(Source records)

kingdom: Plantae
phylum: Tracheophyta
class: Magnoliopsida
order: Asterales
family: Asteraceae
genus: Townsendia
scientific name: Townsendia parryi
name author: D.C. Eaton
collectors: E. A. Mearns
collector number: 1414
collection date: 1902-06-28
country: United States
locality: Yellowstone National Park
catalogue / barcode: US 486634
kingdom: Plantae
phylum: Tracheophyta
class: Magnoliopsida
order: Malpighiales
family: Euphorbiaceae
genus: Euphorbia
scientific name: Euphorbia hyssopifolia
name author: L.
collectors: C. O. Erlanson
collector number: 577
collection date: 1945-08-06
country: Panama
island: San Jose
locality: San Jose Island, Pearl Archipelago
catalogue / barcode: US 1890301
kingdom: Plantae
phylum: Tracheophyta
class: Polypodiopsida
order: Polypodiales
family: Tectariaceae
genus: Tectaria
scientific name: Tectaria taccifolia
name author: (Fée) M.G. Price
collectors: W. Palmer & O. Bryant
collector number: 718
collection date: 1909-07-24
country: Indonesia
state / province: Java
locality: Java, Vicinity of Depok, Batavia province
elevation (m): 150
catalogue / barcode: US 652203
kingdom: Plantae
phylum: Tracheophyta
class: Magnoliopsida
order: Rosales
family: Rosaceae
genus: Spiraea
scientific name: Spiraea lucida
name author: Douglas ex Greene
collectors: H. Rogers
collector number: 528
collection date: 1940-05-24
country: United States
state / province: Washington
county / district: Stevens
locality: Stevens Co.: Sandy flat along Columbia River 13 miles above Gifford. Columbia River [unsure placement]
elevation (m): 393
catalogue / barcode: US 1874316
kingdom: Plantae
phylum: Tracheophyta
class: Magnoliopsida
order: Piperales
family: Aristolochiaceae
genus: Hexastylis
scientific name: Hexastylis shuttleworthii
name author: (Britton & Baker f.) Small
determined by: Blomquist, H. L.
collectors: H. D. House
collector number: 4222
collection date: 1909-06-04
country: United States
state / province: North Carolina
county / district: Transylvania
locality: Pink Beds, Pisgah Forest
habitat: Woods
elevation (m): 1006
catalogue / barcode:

** WORK TO DO **
Reproduce all of the lines above word for word.

** TASK RESPONSE **
kingdom: Plantae
phylum: Tracheophyta
class: Magnoliopsida
order: Asterales
family: Asteraceae
genus: Townsendia
scientific name: Townsendia parryi
name author: D.C. Eaton
collectors: E. A. Mearns
collector number: 1414
collection date: 1902-06-28
country: United States
locality: Yellowstone National Park
catalogue / barcode: US 486634
kingdom: Plantae
phylum: Tracheophyta
class: Magnoliopsida
order: Malpighiales
family: Euphorbiaceae
genus: Euphorbia
scientific name: Euphorbia hyssopifolia
name author: L.
collectors: C. O. Erlanson
collector number: 577
collection date: 1945-08-06
country: Panama
island: San Jose
locality: San Jose Island, Pearl Archipelago
catalogue / barcode: US 1890301
kingdom: Plantae
phylum: Tracheophyta
class: Polypodiopsida
order: Polypodiales
family: Tectariaceae
genus: Tectaria
scientific name: Tectaria taccifolia
name author: (Fée) M.G. Price
collectors: W. Palmer & O. Bryant
collector number: 718
collection date: 1909-07-24
country: Indonesia
state / province: Java
locality: Java, Vicinity of Depok, Batavia province
elevation (m): 150
catalogue / barcode: US 652203
kingdom: Plantae
phylum: Tracheophyta
class: Magnoliopsida
order: Rosales
family: Rosaceae
genus: Spiraea
scientific name: Spiraea lucida
name author: Douglas ex Greene
collectors: H. Rogers
collector number: 528
collection date: 1940-05-24
country: United States
state / province: Washington
county / district: Stevens
locality: Stevens Co.: Sandy flat along Columbia River 13 miles above Gifford. Columbia River [unsure placement]
elevation (m): 393
catalogue / barcode: US 1874316
kingdom: Plantae
phylum: Tracheophyta
class: Magnoliopsida
order: Piperales
family: Aristolochiaceae
genus: Hexastylis
scientific name: Hexastylis shuttleworthii
name author: (Britton & Baker f.) Small
determined by: Blomquist, H. L.
collectors: H. D. House
collector number: 4222
collection date: 1909-06-04
country: United States
state / province: North Carolina
county / district: Transylvania
locality: Pink Beds, Pisgah Forest
habitat: Woods
elevation (m): 1006
catalogue / barcode:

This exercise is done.